Students Tara-Marie Desruisseaux, 19, of New York, and Jada Gibbs, 19, of Dumont, New Jersey, said the incident came days after they helped host a recruiting weekend at Duke for talented black high school students from around the country. Duke has about 15,000 undergraduate and graduate students. It costs about $60,000 a year to attend as an undergraduate, including room and board, according to the school's website. About half of all undergraduate students receive financial aid.

“Now I feel like they're looking back at us and wondering, what were they selling me and what do they accept that they think Duke is so great?” Desruisseaux said.

While minorities may be forced to cope with racism at other selective universities, “I think the fact that Duke is in the South gives it something different from Stanford or Harvard,” she said. “I think the way that racism resonates is a lot stronger here just because not that long ago Duke's campus was segregated and the only blacks on this campus were cleaning up bathrooms.”

Freshman student Anika Richter said though she is half-Japanese and half-Colombian, growing up in Baltimore meant many of her friends were black.

“Honestly, I'm appalled and embarrassed to go to the school right now,” said Richter, who saw a photo of the noose on Facebook just after waking up Wednesday. “Coming to Duke, I was very nervous about the racial tensions at the school but I never actually imagined that something so blatantly racist could happen here.”

The incident at Duke is the latest alleged racist behavior at a university. Last month, U.S. prosecutors said a former University of Mississippi student had been indicted on civil rights charges accusing him of draping a noose and a Confederate flag around the neck of a statue of that school's first black student.
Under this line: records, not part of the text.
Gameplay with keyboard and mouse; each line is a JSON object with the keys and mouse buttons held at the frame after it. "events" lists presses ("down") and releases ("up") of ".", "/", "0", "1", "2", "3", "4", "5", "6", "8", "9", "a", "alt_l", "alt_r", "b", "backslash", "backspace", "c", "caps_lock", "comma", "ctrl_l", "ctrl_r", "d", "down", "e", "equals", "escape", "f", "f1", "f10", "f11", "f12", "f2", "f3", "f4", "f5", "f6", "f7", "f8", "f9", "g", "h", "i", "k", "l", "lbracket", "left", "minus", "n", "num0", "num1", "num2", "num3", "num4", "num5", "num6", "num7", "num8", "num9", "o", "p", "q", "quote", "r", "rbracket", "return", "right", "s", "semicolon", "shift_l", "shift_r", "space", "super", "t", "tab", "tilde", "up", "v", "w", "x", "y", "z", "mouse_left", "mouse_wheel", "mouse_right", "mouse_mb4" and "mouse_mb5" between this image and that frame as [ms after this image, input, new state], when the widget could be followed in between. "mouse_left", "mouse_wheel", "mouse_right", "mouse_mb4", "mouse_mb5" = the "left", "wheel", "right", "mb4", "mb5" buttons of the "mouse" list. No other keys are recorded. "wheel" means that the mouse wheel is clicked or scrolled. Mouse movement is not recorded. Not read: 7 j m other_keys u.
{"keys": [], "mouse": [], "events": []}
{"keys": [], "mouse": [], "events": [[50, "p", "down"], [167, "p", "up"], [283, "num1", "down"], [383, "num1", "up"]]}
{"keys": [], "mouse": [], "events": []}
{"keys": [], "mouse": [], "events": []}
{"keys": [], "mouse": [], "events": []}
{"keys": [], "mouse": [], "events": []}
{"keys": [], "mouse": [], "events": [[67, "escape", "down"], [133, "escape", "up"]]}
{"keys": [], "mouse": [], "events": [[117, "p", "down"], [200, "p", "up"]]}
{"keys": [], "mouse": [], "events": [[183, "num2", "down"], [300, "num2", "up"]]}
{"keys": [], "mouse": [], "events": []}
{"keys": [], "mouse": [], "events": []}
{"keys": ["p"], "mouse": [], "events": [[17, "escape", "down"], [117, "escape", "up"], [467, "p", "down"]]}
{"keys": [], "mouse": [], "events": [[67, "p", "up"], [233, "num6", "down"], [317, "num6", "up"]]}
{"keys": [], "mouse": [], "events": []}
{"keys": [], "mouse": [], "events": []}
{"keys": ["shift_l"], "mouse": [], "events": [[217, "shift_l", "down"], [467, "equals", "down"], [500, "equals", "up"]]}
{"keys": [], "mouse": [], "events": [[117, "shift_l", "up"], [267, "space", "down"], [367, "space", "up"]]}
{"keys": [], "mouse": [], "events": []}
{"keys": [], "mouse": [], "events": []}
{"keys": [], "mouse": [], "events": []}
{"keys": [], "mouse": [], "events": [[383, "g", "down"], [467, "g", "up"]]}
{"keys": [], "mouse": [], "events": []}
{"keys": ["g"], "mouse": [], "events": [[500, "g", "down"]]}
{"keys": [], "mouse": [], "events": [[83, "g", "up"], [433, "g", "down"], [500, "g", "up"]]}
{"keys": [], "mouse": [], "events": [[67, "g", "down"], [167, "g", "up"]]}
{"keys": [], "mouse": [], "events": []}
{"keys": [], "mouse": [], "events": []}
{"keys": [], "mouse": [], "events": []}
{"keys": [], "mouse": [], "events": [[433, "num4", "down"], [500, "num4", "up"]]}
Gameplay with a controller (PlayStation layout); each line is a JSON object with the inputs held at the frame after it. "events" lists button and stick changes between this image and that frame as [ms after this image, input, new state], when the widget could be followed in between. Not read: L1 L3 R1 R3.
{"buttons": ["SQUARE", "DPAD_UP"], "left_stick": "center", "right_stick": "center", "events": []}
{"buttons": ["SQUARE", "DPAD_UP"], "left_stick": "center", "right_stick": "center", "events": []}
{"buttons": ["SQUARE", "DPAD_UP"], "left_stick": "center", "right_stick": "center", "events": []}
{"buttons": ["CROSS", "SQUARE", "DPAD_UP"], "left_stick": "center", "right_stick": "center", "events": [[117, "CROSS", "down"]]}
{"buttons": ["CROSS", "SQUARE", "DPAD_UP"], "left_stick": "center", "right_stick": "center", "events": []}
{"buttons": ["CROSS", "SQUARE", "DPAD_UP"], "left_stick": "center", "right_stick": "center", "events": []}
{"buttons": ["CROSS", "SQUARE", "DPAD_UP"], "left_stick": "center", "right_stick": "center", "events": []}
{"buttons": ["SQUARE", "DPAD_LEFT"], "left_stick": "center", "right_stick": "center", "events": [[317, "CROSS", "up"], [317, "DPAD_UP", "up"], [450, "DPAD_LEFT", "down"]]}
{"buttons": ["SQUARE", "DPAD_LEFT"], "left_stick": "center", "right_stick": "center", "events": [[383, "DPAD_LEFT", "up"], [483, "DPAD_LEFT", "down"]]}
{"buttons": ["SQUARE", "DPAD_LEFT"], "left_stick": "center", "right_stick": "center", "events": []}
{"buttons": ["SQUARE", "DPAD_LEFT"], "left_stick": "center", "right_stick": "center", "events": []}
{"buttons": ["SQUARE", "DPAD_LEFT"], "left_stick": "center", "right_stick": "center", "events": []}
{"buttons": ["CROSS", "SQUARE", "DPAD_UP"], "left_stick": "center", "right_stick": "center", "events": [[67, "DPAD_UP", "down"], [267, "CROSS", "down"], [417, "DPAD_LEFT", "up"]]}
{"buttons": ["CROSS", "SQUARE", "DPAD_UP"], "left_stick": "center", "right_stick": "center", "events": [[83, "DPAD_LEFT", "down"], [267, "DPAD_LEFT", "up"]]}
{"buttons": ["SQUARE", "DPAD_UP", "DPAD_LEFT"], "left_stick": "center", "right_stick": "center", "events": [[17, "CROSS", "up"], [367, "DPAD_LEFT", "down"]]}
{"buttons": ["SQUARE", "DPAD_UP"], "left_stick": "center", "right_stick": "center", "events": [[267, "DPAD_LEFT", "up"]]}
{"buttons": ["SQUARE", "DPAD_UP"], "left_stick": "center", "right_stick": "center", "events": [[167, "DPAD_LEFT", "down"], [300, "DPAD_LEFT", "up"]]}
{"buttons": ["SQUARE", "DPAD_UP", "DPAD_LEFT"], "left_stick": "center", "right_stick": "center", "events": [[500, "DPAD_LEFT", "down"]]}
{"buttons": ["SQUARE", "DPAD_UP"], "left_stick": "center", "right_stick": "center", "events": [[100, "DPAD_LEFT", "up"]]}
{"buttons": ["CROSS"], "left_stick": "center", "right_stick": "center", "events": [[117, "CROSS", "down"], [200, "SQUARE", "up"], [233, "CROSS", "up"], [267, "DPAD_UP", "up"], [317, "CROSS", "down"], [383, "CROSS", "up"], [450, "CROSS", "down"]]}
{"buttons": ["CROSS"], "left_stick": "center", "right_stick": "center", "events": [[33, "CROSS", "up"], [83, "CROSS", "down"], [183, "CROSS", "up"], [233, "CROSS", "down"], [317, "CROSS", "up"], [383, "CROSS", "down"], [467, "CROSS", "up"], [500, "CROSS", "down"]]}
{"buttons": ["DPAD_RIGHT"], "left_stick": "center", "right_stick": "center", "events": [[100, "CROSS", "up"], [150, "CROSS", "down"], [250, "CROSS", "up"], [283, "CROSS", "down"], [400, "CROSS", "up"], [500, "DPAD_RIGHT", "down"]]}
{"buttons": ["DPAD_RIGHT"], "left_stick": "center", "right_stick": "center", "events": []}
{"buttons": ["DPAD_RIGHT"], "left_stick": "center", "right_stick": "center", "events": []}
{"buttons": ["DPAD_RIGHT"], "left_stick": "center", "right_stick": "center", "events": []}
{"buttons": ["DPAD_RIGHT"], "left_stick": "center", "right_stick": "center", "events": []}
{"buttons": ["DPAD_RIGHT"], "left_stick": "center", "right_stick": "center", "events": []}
At the University of Washington, the Sigma Alpha Epsilon fraternity is under fire for another incident of alleged racist behavior after black students at the University of Washington accused local chapter members of calling them “apes” and making obscene gestures, according to The Seattle Times.

That allegation came just days after the University of Oklahoma shuttered SAE’s campus chapter following the release of a video of fraternity members chanting a song that used a racial slur against blacks and said that blacks would never be admitted to the group.